The board also awarded the contract for the energy audit of town buildings, hired a temporary part-time office worker for the police department, and discussed several other issues.
That Cullenen will be leaving his position as town administrator on Sept. 28 was revealed at a previous selectmen's meeting, but the selectmen could not comment on why he was departing, saying that it was a private personnel issue and that the town administrator would have to agree to reveal what had happened.
When asked about the town administrator position at Monday's meeting, Chairman Sandra Coleman again said that the matter could not be publicly discussed without Cullenen's consent.
Noting that the facts were already widely known in the community, Cullenen consented to revealing what had happened. Selectman Dennis Potter then explained that the selectmen, by a split vote, had decided at a non-public session to not renew Cullenen's contract, which expires on Sept. 28. When asked about what would happen to the town administration after Cullenen leaves, Selectman Jeanette Stewart explained that the selectmen had not yet discussed the issue as a board.
The issue was complicated by the question of whether or not Cullenen was due the 16 weeks of severance pay mentioned in his contract. As the town is operating on a tight budget, the amount of severance pay could impact the funds available to pay a new town administrator.
As the severance pay question was a personnel issue, the selectmen went into non-public session. Cullenen declined to take part in the non-public session without legal representation.
It was stated after the non-public session that the severance pay question will be referred to the town attorneys, and that no decision was made on what to do with the town administration following Cullenen's departure. The selectmen did discuss their options, including having the selectmen and department heads run the town or hiring an interim administrator, during the non-public session. (Two other issues involving town employees were also covered in the non-public session.)
The selectmen had reviewed the 13 proposals for an energy audit of town buildings at a work session the previous week. The state has awarded a $7,200 grant to the town for the audit.
Coleman explained that the consenus at the session was to hire McCormick Facilities Management Co. for the work, but no formal vote had been taken. Potter felt that the town administrator, who had written the grant proposal and the specifications for the proposals, should have been included in the work session.
When asked, Cullenen said that he felt McCormick Co. would do "an OK job." The selectmen then voted to give the audit contract to McCormick Co. for their base bid of $6,357. Subsequently, they amended their vote to increase the contract amount to $6,857 to allow for an additional presentation of the audit results.
Cullenen suggested that the selectmen should meet with McCormick Co. soon to review the scope of work, so that both parties would know what was expected.

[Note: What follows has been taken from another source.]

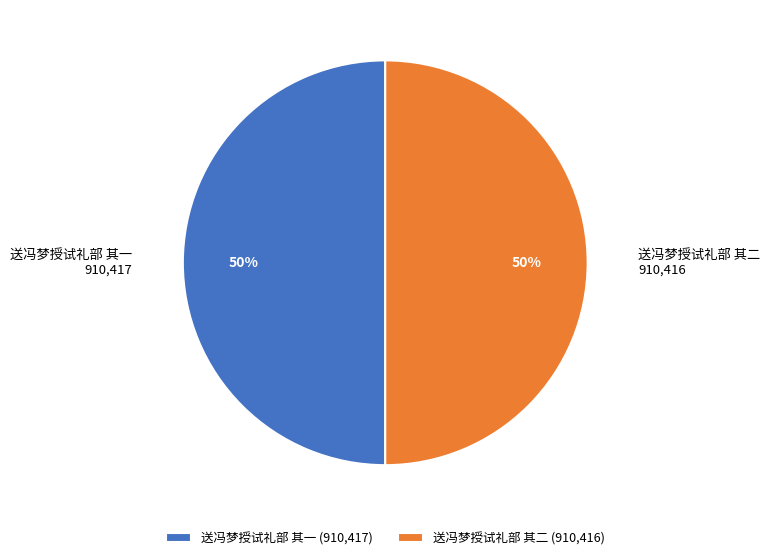

Do 送冯梦授试礼部 其一 and 送冯梦授试礼部 其二 together represent more than half of the pie?

Yes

The selectmen agreed to such a meeting within the next week or so.
Cullenen pointed out that the audit had the potential to find long-term cost savings for the town.
On the recommendation of Police Chief Tony Randall, the selectmen hired Susan Appleby as a part-time police department office worker for about a month because of a temporary personnel shortage while other Department personnel take vacations.
Beth Bartlett has resigned as Health Officer. Coleman, who also serves as Deputy Health Officer, will be handling at least one on-going case until the Health Officer vacancy is filled.
Revised plans for the River Street bridge project were submitted by Holden Engineering to the state Department of Transportation last month, but the town administrator had not heard yet what the state officials thought of them. The selectmen did vote at a prior meeting to pay the electric department for moving a utility pole to make way for the new bridge.
Selectman Bob Comeau reported that the electric department will hold off on collecting that money until the project bills are paid, as the state will be picking up 80 percent of the tab. Discussion of the Sanborn Road project was delayed until another day, as the Highway Agent was unable to attend the meeting.
The town administrator explained that both the Bike Week Swap Meet and the Squam Lakes Arts and Music Festival lost money this year, although he could not yet say how much.
Selectman Leigh Sharps said that the Canoe and Kayak Poker Run held the previous weekend had been fun for all involved.
The selectmen approved a raffle permit for the Woman's Club.
Bob Boyle acknowledged that the water and sewer commission had not been able to get a quorum for two recent meetings, but had been able to get their work done at a special meeting.